Saturday, August 29, 2009

Do blog posts last?

I'm not the most prolific of bloggers, but I have been consistent, writing online for a few years now. This blog, like a number of others, is archived at the British Library; not, I think, because I'm a name worth keeping, but because of that consistency of subject - literature - and my continued commitment. It's not so surprising, of course. Writers have always been prolific informal as well as formal communicators, whether through letters, diaries or journalism. Poets, in particular, who are often annoyingly spare in their published works, can churn out large volumes of "collected letters" or similar. I do think, as well, that writers, in what ever format, are likely to be aware of some "public" audience even for private communications. It is in letters, and now blogs, that we maybe work out some of our first draft ideas.

I've been spending the last couple of days doing some "housekeeping" of my writing life. I've always organised my computer documents reasonably well, but it's been a while since I've gone back a couple of years, and pulled together writings that have been half finished, or forgotten. I found quite a number of poems from last year that I'd forgotten about; and then, for the first time in a long time, went back to my blog posts. Perhaps a third of 2008's postings can stand outside their original place. Looking through what I'd written, I can see my main references were to novelists - and rarely the contemporary - though I'm often talking about the contemporary literary scene. Looking at my notes from New Writing Worlds 2008 the references of writers at that event were far likelier to be philosophers or other thinkers. I'm perhaps a little suspicious of "thinkers", finding fiction and poetry providing a better philosophical structure for my world. Am I getting ideas second hand? I don't think so - I just have a great respect for the imaginative, the literary, the artistic in general. It seems to reinforce my feeling that too much contemporary discussion is around half-formed ideas and ideologies - the agendas of academics, cultural commentators, consultants and journalists seeming to have more traction in our current society than those of artists. Artists, of course, often take longer to make their point - and we live in a fast culture - yet Victorian England is better discovered through Dickens and Eliot than the essayists of the day.

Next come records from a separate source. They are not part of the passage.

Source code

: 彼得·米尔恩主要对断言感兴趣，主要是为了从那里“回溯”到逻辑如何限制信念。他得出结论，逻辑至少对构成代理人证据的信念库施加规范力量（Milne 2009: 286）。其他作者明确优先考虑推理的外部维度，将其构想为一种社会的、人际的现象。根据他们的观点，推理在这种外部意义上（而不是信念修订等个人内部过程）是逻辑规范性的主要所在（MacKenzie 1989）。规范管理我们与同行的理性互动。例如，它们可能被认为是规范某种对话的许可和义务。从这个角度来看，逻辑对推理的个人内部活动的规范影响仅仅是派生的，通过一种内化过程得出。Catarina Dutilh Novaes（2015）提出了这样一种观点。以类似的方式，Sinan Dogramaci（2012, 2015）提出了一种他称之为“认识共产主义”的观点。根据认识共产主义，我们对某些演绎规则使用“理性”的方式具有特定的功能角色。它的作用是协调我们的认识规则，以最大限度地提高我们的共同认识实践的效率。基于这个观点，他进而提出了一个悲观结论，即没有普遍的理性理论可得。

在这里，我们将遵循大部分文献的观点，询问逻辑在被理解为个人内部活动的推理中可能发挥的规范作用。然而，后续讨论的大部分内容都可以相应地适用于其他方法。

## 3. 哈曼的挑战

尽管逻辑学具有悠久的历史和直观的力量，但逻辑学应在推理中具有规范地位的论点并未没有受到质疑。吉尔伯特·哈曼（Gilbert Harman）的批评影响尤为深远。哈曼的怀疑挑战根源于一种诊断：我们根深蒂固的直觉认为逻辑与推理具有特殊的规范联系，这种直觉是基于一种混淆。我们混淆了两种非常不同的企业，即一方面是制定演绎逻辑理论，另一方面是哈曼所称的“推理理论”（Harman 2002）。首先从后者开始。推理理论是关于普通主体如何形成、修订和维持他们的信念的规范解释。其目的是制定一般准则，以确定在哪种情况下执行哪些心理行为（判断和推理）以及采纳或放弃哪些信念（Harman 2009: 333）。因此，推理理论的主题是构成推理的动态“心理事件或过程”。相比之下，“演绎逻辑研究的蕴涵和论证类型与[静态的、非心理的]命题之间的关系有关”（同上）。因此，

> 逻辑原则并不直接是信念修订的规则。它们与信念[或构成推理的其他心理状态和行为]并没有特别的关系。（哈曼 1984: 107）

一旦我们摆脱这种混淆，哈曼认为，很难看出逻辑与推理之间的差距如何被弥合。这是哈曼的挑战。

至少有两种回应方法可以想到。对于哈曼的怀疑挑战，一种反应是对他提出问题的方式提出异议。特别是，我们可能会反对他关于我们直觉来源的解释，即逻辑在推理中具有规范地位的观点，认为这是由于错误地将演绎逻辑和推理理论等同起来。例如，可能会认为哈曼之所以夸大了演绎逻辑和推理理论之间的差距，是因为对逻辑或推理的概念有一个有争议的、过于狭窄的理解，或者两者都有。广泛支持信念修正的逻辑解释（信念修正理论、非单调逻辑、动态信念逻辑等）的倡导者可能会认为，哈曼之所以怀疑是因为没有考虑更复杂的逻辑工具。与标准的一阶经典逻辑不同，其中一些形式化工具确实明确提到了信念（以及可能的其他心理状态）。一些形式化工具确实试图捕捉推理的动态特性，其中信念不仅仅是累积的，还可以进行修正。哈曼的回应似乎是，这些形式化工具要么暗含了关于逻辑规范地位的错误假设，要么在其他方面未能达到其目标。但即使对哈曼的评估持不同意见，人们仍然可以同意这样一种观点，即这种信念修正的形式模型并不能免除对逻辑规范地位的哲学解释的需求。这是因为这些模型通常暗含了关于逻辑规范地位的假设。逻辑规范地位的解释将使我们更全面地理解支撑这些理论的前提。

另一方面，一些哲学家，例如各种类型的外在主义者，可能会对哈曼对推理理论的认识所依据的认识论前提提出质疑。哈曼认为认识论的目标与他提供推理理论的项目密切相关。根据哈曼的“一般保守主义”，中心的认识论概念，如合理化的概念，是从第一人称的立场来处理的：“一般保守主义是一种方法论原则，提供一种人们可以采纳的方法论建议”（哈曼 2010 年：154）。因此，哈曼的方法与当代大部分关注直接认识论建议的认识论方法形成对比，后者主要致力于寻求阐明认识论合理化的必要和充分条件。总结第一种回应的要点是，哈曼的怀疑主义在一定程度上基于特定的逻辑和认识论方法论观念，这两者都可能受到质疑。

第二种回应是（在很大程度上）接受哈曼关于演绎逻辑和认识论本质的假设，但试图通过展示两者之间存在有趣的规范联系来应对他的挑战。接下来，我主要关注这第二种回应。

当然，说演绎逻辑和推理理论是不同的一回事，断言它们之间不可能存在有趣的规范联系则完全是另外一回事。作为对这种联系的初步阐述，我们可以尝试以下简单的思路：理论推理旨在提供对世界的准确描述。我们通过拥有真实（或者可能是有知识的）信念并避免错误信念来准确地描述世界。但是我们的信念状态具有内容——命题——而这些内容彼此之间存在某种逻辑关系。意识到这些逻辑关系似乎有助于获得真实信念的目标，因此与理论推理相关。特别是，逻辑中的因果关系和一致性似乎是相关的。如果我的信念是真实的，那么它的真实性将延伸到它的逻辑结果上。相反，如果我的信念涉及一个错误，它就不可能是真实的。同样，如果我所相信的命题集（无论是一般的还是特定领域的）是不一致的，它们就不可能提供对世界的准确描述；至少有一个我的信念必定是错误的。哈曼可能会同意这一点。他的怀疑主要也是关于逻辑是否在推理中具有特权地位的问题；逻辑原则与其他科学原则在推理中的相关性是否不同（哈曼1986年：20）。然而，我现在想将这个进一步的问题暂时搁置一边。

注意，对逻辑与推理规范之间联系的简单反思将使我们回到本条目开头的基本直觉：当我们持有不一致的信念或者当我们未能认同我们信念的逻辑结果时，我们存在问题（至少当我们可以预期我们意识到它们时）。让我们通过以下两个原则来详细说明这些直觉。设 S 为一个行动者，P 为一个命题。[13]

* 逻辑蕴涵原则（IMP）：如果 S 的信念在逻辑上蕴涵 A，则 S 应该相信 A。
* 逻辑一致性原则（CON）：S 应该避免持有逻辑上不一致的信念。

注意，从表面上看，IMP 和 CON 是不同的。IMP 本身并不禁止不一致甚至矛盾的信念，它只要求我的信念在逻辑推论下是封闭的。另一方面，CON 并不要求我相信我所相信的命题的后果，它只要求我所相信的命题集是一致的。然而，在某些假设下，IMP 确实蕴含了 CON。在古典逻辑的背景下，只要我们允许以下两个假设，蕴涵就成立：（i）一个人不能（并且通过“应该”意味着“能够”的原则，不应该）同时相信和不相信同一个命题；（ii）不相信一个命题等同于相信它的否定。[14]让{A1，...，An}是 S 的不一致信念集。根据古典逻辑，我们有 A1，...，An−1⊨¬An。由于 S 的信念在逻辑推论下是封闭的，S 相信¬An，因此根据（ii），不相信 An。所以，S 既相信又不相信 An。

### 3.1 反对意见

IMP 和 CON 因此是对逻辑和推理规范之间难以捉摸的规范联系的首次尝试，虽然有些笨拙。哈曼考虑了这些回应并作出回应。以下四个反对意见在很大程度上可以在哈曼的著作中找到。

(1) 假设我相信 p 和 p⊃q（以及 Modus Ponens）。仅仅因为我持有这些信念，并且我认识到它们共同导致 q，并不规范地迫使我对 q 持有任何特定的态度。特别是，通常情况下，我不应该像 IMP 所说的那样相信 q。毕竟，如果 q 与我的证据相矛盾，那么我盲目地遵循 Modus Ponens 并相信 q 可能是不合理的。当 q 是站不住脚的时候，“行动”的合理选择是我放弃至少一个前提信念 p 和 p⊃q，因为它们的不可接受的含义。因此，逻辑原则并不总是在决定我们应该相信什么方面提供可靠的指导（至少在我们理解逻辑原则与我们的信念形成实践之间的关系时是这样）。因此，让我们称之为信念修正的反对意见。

Blogs are part of that "noise" of course, and I realise that one of the major limitations of the format is that a blogger often uses a shorthand - referring to books or authors or ideas - without ever addressing the thing he is talking about directly. Where is my essay on Martin Amis or Ian McEwan? It doesn't exist in any meaningful form...yet I talk (sometimes authoritatively) about both authors, and reference them often in my blog. A blogger assumes what knowledge our imagined audience has, and, in that context, we do not need to explain further. It's a strange paradox.

As always, I'll leave these questions hanging in the air, half formed. What was pleasing - going back over past blog posts - was how often these tiny cells would develop, or be repeated, to replicate until they had a life of their own; that life, it probably goes without saying, is in my creative work. These, I begin to think, are sketches, before I paint a fuller canvas.